Ahead of U.S. congressional elections earlier this month, Trump denounced the approach of a caravan of migrants as an “invasion” that threatened American national security, and he sent thousands of U.S. troops to the border to help secure it.
Currently, the troops do not have authority to protect U.S. Customs and Border Patrol personnel. The new authority could be announced on Tuesday, the official said, speaking on condition of anonymity.
U.S. officials briefly closed the busiest border crossing from Mexico early on Monday to add concrete barricades and razor wire amid concerns some of the thousands of Central American migrants at the border could try to rush the crossing.
Northbound lanes at the San Ysidro crossing from Tijuana to San Diego, California, were temporarily closed “to position additional port hardening materials,” a U.S. CBP spokesperson said.
A Department of Homeland Security official, who requested anonymity, told reporters on a conference call that U.S. officials had heard reports some migrants were intending to run through border crossings into California.
Migrants, part of a caravan of thousands traveling from Central America en route to the United States, move to a new shelter in Mexicali, Mexico November 19, 2018. REUTERS/Kim Kyung-Hoon
The closing was rare for the station, which is one of the busiest border crossings in the world with tens of thousands of Mexicans heading every day into the United States to work or study.

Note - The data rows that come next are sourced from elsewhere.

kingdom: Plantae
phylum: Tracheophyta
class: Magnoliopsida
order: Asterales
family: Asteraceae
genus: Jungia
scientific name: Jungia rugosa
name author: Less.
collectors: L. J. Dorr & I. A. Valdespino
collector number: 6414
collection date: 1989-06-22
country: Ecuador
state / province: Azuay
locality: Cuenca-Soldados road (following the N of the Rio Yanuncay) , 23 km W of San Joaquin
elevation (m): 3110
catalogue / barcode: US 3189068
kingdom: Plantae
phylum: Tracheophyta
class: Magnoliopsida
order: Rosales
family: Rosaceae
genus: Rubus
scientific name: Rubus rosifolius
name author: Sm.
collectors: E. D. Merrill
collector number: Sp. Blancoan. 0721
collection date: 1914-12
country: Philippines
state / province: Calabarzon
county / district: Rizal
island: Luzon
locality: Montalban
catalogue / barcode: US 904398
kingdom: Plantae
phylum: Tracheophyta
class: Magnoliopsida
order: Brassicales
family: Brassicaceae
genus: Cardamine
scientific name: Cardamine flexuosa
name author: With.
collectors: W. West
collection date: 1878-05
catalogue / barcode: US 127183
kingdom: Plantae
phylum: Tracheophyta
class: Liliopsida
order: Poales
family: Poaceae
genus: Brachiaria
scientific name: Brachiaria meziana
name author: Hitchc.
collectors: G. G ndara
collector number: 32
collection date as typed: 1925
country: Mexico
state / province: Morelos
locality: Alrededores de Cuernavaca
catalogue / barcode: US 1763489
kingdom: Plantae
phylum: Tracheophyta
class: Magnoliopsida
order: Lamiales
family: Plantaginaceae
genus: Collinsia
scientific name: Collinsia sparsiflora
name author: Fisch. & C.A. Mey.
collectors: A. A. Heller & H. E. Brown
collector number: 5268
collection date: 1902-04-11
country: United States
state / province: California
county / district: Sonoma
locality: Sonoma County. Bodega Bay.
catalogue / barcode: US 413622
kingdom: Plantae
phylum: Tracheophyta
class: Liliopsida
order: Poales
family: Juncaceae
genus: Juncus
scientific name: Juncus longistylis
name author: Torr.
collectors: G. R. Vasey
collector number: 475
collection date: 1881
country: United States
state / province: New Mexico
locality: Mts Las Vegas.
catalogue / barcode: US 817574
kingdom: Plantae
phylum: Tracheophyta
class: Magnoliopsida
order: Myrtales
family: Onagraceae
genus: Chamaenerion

“Today was a lost day of work. I already called my boss to tell her that everything was closed and I did not know what time I would be able to get in,” said Maria Gomez, a Mexican woman who crosses the border every day for work. “I cannot believe this is happening.”
Trump had remained mostly silent about the caravan since the Nov. 6 vote, but on Monday he posted a photo on Twitter showing a fence that runs from the beach in Tijuana into the ocean now covered with razor wire.
Critics charged that his talk of a migrant “invasion” was an effort to rouse his political base ahead of the elections.
Officials have stressed that the 5,900 active-duty U.S. troops on the border are not there in a law enforcement capacity and that there are no plans for them to interact with migrants.
Instead, their mission is to lend support to the CBP, and they have been stringing up concertina wire and erecting temporary housing.
The commander of the mission told Reuters last week that the number of troops may have peaked, and he would soon look at whether to begin sending forces home or shifting some to new border positions.
About 6,000 Central Americans have reached the border cities of Tijuana and Mexicali, according to local officials. More bands of migrants are making their way toward Tijuana, with around 10,000 expected.
Hundreds of local residents on Sunday massed at a monument in a wealthy neighborhood of Tijuana to protest the arrival of the migrants, with some carrying signs that said “Mexico first” and “No more migrants.”
Last month, thousands of Central American migrants began a long journey from Honduras through Mexico toward the United States to seek asylum.
Other bands of mostly Salvadorans followed, with a small group setting off on Sunday from San Salvador.